Why police officers need the protection Body Worn Video can offer - Supt Mark Rennie
This week sees the arrival of 13 new probationers, who will commence their new policing career in the Division.
When I first meet them I always highlight how I truly believe that policing Scotland’s capital is a privilege, which will provide then with some amazing, but also challenging, experiences.
It’s fair to say that policing has changed dramatically since I started as a probationer in Leith 26 years ago. At that time the levels of knife crime and alcohol-related violence were staggering. On most evenings it would be commonplace to attend a serious assault linked to a pub or a stabbing in the street and deal with the aftermath of significant violence.
Reviewing all the city’s incidents each day, as I do now, it’s reassuring that serious violence is far less common as a result of improved management of licensed premises, better education and more stringent punishment regarding knife possession.
Social media has many benefits and it’s a great way to find out what’s going on. The problem, though, is that it tends to focus disproportionately on isolated serious crimes and report incidents at an early stage when often they turn out to be less serious than the multiple police cars and crime scene tape would suggest! That disproportionate focus can give a skewed presentation of violence in the city and worry residents unnecessarily.
Please be rest assured, as I reiterate to new probationers, Edinburgh is a safe city. Serious violent incidents are rare and when they happen they tend to involve local criminals who are often in dispute with each other.
Violence towards anyone is completely unacceptable and when speaking with those officers, I reiterate the importance of their primary role to ensure public safety, provide a visible reassuring presence in communities and also support and protect each other.
Police officers carry out a unique role in society – they are there to protect the public and keep them safe. They can only effectively do that if they themselves can work safely.
Thankfully officers are now far better protected and equipped than when I started the job. Improvements in Personal Protective Equipment have made a significant difference to officer safety. Despite that, officers experience abuse and physical violence on our streets virtually on a daily basis.
For that reason, I am fully supportive of proposed moves to introduce Body Worn Video for officers.
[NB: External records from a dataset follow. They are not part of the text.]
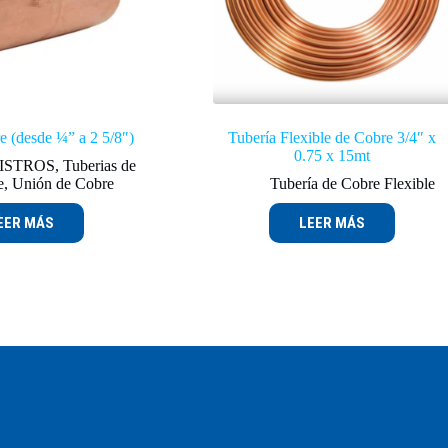
e (desde ¼” a 2 5/8″)
Tubería Flexible de Cobre 3/4″ x
0.75 x 15mt
ISTROS
,
Tuberias de
e
,
Unión de Cobre
Tubería de Cobre Flexible
EER MÁS
LEER MÁS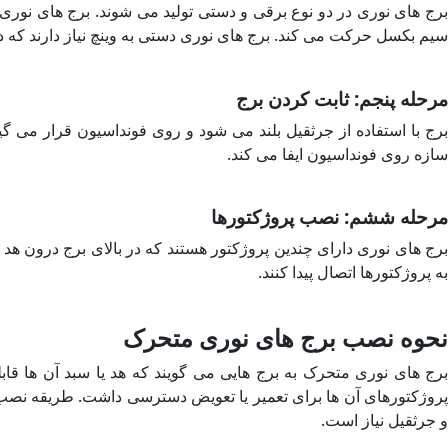
برج های نوری در دو نوع برقی و دستی تولید می شوند. برج های نوری بر
سیم بکسل حرکت می کند. برج های نوری دستی به وینچ نیاز دارند که د
مرحله پنجم: ثابت کردن برج
برج با استفاده از جرثقیل بلند می شود و روی فونداسیون قرار می
سازه روی فونداسیون ایفا می کند.
مرحله ششم: نصب پروژکتورها
برج های نوری دارای چندین پروژکتور هستند که در بالای برج درون هد 
به پروژکتورها اتصال پیدا کنند.
نحوه نصب برج های نوری متحرک
برج های نوری متحرک به برج هایی می گویند که هد یا سبد آن ها قابلیت 
روژکتورهای آن ها برای تعمیر یا تعویض دسترسی داشت. طریقه نص
و جرثقیل نیاز است.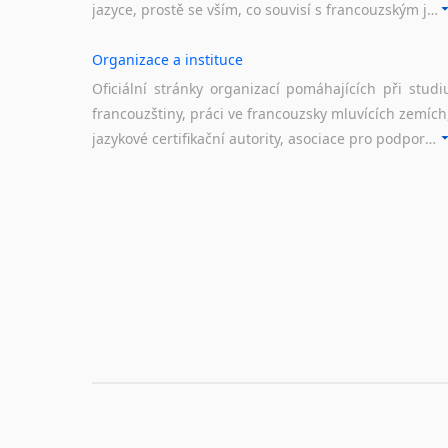
jazyce, prostě se vším, co souvisí s francouzským jazykem a jeho využitím.
Organizace a instituce
Oficiální stránky organizací pomáhajících při studi
francouzštiny, práci ve francouzsky mluvících zemích
jazykové certifikační autority, asociace pro podporu jazykového vzdělávání ad.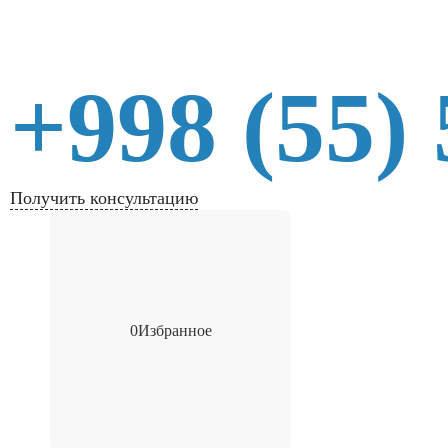
+998 (55)
Получить консультацию
0
Избранное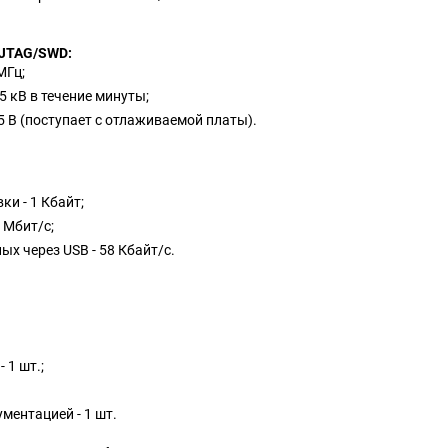
 JTAG/SWD:
МГц;
5 кВ в течение минуты;
,5 В (поступает с отлаживаемой платы).
ки - 1 Кбайт;
 Мбит/с;
х через USB - 58 Кбайт/с.
 1 шт.;
ментацией - 1 шт.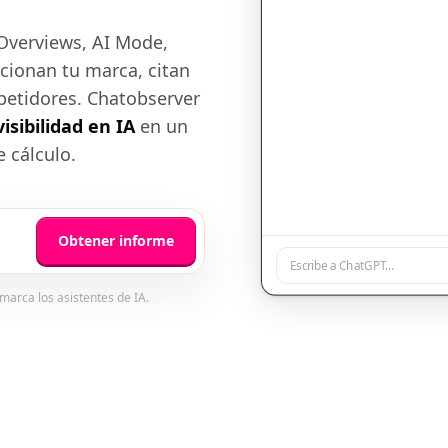
Overviews, AI Mode,
cionan tu marca, citan
etidores. Chatobserver
isibilidad en IA
en un
e cálculo.
Obtener informe
Escribe a ChatGPT...
marca los asistentes de IA.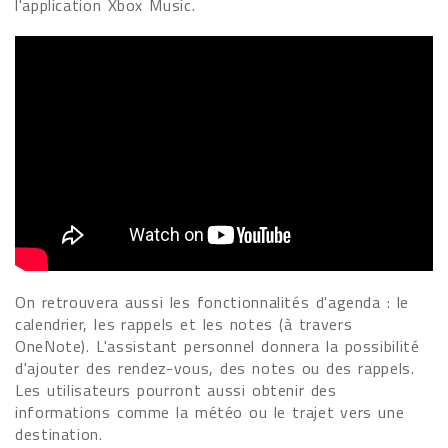
l'application Xbox Music.
On retrouvera aussi les fonctionnalités d'agenda : le
calendrier, les rappels et les notes (à travers
OneNote). L'assistant personnel donnera la possibilité
d'ajouter des rendez-vous, des notes ou des rappels.
Les utilisateurs pourront aussi obtenir des
informations comme la météo ou le trajet vers une
destination.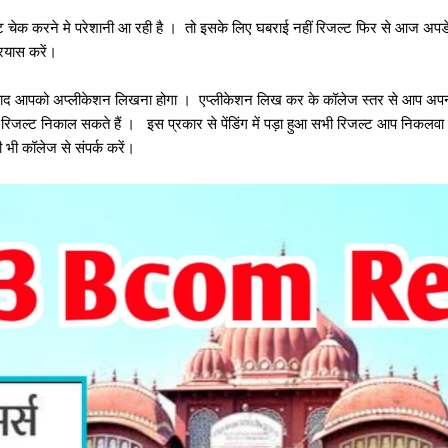
ट चेक करने मे परेशानी आ रही है । तो इसके लिए घबराई नहीं रिजल्ट फिर से आज अपडेट 
रयास करें।
द आपको अप्लीकेशन लिखना होगा । एप्लीकेशन लिख कर के कॉलेज स्तर से आप अपनी र
े रिजल्ट निकाल सकते हैं । इस प्रकार से पेंडिंग में पड़ा हुआ सभी रिजल्ट आप निकलवा सकत
 भी कॉलेज से संपर्क करें।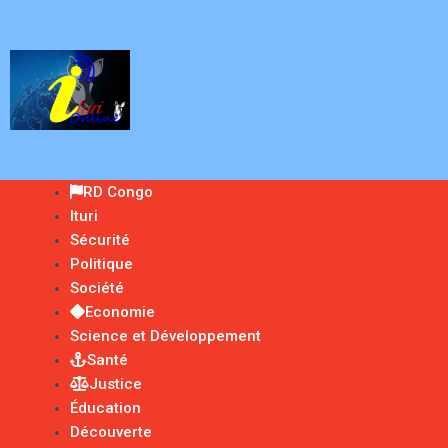
RD Congo
Ituri
Sécurité
Politique
Société
Economie
Science et Développement
Santé
Justice
Éducation
Découverte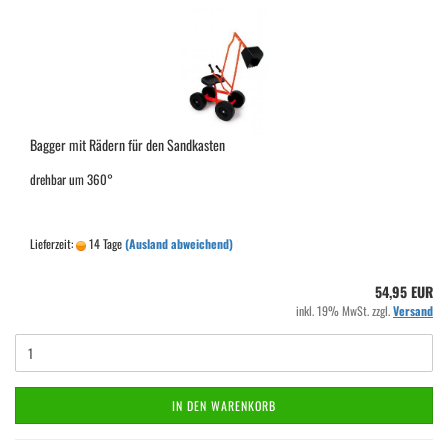
Bagger mit Rädern für den Sandkasten
drehbar um 360°
Lieferzeit:
14 Tage
(Ausland abweichend)
54,95 EUR
inkl. 19% MwSt. zzgl.
Versand
IN DEN WARENKORB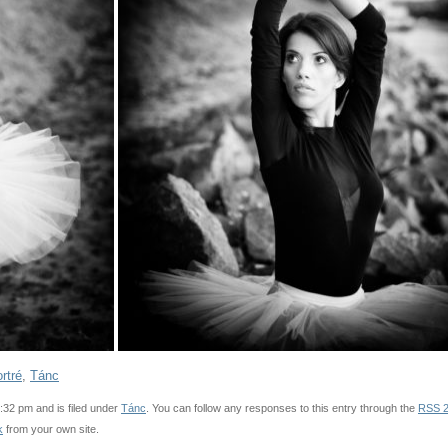
rtré
,
Tánc
:32 pm and is filed under
Tánc
. You can follow any responses to this entry through the
RSS 2
k
from your own site.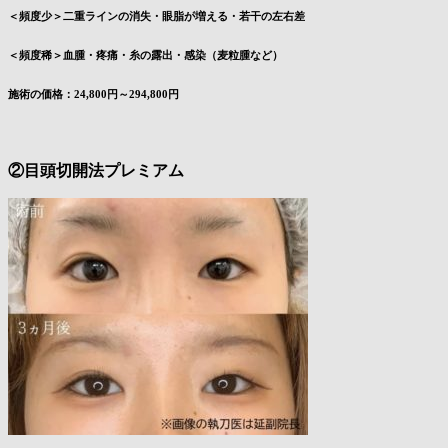
＜頻度少＞二重ラインの消失・眼脂が増える・若干の左右差
＜頻度稀＞血腫・疼痛・糸の露出・感染（麦粒腫など）
施術の価格：24,800円～294,800円
②目頭切開法プレミアム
As well as gathering evidence and ensuring that officers can record behaviour and justify their actions, I do think this will provide a mechanism to support them further and deter those who may potentially engage in violence towards them.
Our consultation is now open and is available on the Police Scotland website and I would encourage everyone to provide their views. An open and transparent service is key to policing by consent and Body Worn Video will not only help Police Scotland achieve that, but ensure those new officers starting their policing career are supported and protected whilst they discharge their duty to protect the public.